■ Task to complete:
Please collect every line below that contains the string "distortionguitar" and copy each one out in full, treating uppercase and lowercase letters as distinct.

■ Excerpted records:
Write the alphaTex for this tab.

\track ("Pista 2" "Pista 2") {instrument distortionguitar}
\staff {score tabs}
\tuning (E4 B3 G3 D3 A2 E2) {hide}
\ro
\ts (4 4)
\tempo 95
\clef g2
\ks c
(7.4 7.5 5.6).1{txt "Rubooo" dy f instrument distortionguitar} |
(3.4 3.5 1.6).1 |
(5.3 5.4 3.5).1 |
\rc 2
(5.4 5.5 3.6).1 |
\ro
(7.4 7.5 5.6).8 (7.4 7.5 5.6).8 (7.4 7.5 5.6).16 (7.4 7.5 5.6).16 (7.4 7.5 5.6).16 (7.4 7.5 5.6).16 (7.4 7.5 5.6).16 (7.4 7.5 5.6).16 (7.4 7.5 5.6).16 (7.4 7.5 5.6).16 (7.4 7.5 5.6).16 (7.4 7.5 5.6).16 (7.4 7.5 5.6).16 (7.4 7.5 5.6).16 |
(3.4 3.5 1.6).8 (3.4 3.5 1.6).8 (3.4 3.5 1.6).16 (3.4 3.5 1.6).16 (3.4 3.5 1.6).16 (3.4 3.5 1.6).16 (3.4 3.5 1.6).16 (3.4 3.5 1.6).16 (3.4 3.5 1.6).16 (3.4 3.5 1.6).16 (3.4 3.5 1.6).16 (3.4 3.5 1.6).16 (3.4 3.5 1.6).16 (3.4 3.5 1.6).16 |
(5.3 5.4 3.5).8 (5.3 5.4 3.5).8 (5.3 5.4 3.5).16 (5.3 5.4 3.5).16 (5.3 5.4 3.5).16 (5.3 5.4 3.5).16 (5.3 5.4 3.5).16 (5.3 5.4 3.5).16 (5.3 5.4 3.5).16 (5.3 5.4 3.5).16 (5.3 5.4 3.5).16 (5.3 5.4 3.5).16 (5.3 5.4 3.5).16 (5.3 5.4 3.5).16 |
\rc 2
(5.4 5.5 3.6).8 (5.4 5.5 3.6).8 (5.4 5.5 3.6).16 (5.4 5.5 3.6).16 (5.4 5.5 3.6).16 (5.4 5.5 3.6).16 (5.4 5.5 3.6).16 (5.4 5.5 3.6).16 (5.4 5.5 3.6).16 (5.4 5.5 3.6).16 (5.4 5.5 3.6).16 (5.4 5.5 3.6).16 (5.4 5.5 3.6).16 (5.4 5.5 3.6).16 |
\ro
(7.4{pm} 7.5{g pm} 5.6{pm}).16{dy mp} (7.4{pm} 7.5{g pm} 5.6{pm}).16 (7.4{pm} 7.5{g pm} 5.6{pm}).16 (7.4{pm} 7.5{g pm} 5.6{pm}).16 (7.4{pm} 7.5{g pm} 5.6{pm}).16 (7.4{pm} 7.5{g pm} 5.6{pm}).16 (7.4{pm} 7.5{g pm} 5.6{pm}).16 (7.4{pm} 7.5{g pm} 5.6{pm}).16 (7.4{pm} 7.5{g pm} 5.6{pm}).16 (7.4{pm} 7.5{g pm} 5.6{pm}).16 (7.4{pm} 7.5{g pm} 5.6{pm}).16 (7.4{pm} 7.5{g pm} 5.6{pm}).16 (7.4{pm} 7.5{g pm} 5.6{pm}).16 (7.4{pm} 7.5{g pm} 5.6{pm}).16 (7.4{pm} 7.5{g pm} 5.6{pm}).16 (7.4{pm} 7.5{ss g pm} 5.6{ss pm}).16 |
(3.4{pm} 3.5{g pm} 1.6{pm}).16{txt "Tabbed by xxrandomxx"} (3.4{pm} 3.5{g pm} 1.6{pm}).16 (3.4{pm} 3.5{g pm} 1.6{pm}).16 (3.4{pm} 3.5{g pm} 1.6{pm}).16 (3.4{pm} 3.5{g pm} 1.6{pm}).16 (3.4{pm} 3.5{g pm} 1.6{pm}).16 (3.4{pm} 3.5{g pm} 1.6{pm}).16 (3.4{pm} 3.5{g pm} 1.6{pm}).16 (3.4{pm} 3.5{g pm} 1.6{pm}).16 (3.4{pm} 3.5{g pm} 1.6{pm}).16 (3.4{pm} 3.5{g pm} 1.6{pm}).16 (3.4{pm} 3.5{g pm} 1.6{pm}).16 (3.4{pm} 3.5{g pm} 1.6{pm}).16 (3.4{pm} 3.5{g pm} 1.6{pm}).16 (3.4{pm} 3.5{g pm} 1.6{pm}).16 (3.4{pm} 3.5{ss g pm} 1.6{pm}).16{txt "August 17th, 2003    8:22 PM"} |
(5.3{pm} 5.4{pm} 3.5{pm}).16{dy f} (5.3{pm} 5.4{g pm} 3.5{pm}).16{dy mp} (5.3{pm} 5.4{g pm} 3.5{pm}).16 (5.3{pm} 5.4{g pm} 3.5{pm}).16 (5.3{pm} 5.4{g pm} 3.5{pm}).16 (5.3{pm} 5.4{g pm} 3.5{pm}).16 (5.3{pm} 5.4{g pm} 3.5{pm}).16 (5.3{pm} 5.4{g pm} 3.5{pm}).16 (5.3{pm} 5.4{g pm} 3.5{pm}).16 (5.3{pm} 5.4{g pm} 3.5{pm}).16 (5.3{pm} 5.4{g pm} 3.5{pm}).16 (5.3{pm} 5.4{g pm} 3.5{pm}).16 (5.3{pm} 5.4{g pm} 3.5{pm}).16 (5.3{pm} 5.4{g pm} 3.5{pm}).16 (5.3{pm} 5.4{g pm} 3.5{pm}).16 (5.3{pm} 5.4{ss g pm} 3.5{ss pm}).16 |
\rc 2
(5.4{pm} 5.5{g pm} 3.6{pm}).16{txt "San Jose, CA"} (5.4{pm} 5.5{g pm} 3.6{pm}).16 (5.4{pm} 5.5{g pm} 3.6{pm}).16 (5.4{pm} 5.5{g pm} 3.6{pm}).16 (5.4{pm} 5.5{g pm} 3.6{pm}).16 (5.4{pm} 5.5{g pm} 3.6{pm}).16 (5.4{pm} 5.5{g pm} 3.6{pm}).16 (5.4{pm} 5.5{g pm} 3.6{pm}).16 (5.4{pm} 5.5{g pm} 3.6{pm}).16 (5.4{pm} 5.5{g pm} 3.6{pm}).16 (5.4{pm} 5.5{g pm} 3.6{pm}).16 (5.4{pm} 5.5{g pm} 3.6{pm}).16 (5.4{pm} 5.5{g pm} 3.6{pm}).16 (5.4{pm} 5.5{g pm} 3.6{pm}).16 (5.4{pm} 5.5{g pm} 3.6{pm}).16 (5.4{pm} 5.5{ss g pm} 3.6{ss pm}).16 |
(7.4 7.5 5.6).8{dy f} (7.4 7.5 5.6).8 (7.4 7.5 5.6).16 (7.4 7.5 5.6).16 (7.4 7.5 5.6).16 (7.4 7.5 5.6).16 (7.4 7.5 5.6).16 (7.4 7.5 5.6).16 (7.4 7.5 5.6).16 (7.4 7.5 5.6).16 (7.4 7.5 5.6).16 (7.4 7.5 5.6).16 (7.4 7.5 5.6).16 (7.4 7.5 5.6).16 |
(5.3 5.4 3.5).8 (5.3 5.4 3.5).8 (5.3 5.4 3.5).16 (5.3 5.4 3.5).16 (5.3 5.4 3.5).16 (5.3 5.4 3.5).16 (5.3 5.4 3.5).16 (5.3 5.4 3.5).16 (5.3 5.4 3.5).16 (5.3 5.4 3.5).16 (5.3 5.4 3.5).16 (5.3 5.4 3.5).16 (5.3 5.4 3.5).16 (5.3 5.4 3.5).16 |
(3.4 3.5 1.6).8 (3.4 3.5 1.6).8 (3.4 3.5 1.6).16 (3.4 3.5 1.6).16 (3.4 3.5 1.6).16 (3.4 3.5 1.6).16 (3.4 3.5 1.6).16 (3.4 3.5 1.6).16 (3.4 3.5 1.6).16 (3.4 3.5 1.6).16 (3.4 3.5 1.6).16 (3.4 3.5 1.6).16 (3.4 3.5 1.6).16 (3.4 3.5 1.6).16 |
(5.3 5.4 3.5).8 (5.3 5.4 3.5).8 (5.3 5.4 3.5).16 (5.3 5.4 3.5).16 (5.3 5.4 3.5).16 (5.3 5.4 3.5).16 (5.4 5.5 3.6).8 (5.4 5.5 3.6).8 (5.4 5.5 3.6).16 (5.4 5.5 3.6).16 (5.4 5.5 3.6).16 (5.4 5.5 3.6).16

■ Solved exercise:
\track ("Pista 2" "Pista 2") {instrument distortionguitar}
(7.4 7.5 5.6).1{txt "Rubooo" dy f instrument distortionguitar} |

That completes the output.